Last modified: Thursday, May 31, 2007 9:32 PM EDT

GUEST COLUMN: Immigration views complicated

New polls show that the Kennedy/Bush Comprehensive Amnesty is not catching on. The facts, not opinions, are below.

Only 26 percent of Americans favor the Senate bill in a Rasmussen poll conducted after the Senate voted to bring the amnesty to the floor for debate and after it voted against eliminating the guest worker part of the bill. Another 26 percent of Americans don't know what to think, and 48 percent are opposed.

Rasmussen reports: "Advocates of 'comprehensive' reform have taken to arguing that those who want an enforcement-only policy must explain how they would deal with the 12 million illegal aliens already living in the country. The public reaction to that question appears to be 'Why?' Only 29 percent of voters say it is very important for the 'government to legalize the status of illegal aliens already in the United States.'"

70 percent of Americans say total legal and illegal immigration is too high, when told the numbers, according to a Pulse Opinion Research poll released this week.

Rosemary Jenks, Numbers
USA's director of government relations, has finally worked her way through every page and word of the Senate bill. She calculates that in addition to giving amnesty to 12-20 million illegal aliens, S. 1348 will increase legal immigration by another 302,000 a year.

Yet, the Pulse Opinion Research poll finds that only 8 percent of Americans think current legal immigration of one million a year is too low.
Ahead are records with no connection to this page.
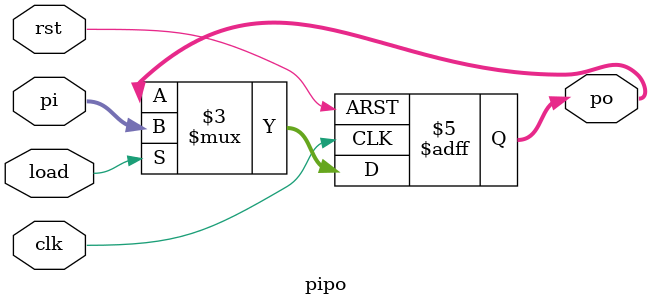
<source format=v>
module pipo(po,pi,clk,rst,load);
output [3:0] po;
input [3:0] pi;
input clk,rst,load;
reg [3:0] po;

always@(posedge clk or posedge rst)
begin
if(rst)
po<=4'b0;
else if(load)
po<=pi;
else
po<=po;
end
endmodule
</source>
Attrition through enforcement and self-deportation is by far the most popular option for dealing with 12-20 million illegal aliens (79 percent), the Pulse Opinion Research poll found.

We know that polls tend to be bogus because they usually offer people only a choice between "legalization" and mass deportations.
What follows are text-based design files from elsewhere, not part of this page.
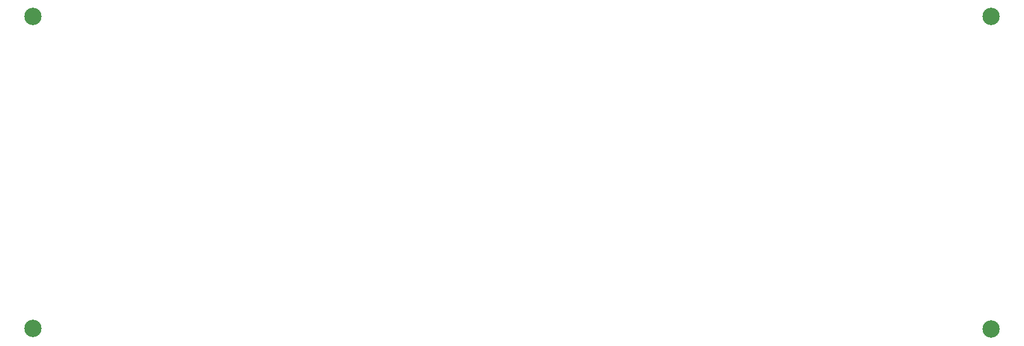
<source format=gbr>
%TF.GenerationSoftware,KiCad,Pcbnew,9.0.2*%
%TF.CreationDate,2025-07-08T15:37:37+02:00*%
%TF.ProjectId,MacroKeyPad,4d616372-6f4b-4657-9950-61642e6b6963,rev?*%
%TF.SameCoordinates,Original*%
%TF.FileFunction,Paste,Bot*%
%TF.FilePolarity,Positive*%
%FSLAX46Y46*%
G04 Gerber Fmt 4.6, Leading zero omitted, Abs format (unit mm)*
G04 Created by KiCad (PCBNEW 9.0.2) date 2025-07-08 15:37:37*
%MOMM*%
%LPD*%
G01*
G04 APERTURE LIST*
%ADD10C,2.500000*%
G04 APERTURE END LIST*
D10*
%TO.C,REF\u002A\u002A*%
X96010000Y-56210000D03*
%TD*%
%TO.C,REF\u002A\u002A*%
X234010000Y-101310000D03*
%TD*%
%TO.C,REF\u002A\u002A*%
X96000000Y-101210000D03*
%TD*%
%TO.C,REF\u002A\u002A*%
X234010000Y-56210000D03*
%TD*%
M02*

</source>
They rarely offer the third option of enforcing the laws and causing illegal aliens to go home over time. As far as I know, every time the third option is offered, it gets the most agreement.

But this latest poll does show a great deal of ambivalence and probably ignorance about what to do with the 12-20 million illegal aliens already living here.
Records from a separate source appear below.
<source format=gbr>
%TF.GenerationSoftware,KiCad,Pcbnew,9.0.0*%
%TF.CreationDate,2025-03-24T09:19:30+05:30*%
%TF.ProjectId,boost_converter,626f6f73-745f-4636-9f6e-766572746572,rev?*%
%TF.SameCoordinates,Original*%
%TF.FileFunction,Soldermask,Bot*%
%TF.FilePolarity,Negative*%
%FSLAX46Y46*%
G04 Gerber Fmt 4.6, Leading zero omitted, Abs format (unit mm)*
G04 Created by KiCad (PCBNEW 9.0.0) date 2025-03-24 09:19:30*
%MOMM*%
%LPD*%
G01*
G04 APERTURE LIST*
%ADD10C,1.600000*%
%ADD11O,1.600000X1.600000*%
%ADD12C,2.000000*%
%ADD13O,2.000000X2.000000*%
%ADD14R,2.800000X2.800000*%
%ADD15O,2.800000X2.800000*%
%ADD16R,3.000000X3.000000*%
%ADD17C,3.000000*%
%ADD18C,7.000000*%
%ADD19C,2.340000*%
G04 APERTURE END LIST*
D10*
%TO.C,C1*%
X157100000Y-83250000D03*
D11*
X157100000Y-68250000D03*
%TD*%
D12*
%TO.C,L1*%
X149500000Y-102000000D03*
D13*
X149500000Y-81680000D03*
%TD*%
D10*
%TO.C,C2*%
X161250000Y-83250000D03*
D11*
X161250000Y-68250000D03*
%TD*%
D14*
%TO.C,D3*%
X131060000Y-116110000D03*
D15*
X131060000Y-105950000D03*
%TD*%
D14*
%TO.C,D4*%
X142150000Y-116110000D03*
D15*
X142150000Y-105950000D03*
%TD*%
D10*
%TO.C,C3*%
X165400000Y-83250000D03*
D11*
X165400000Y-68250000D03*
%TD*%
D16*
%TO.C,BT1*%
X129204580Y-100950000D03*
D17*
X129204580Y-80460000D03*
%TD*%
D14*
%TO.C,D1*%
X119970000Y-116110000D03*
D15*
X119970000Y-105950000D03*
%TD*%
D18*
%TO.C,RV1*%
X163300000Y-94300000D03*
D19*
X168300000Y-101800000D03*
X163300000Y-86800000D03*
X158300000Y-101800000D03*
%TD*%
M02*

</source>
For example, when asked simply if they favored allowing "12 million illegal aliens here to be legalized and offered citizenship after they pay a fine, learn English and undergo a background check," 60 percent said yes.

But when asked if they favored "a large-scale effort to round up and deport the 12 million illegal immigrants in the country, " 64 percent said yes to that.

Obviously, a lot of Americans can favor both an amnesty and mass roundups.

However, when offered, a "third proposal ... to reduce the illegal immigrant population over time by enforcing existing immigration laws ... (including) increased border enforcement, penalizing employers who hire illegals and more cooperation with local law enforcement," 79 percent supported that attrition through enforcement option.

Those questions show that Attrition Through Enforcement is definitely the favorite option, but they also show that the majority of Americans can imagine supporting an amnesty, as well.

Perhaps this ambivalence is a result of Americans having so few examples and so few officials who offered any sign of credibility that anything would work - so they just grasp at everything.

As you can see, these findings are completely different from the polling that is constantly described in the news media and by the open-borders members of Congress.

CHRIS LINDEHAN lives in South Attleboro.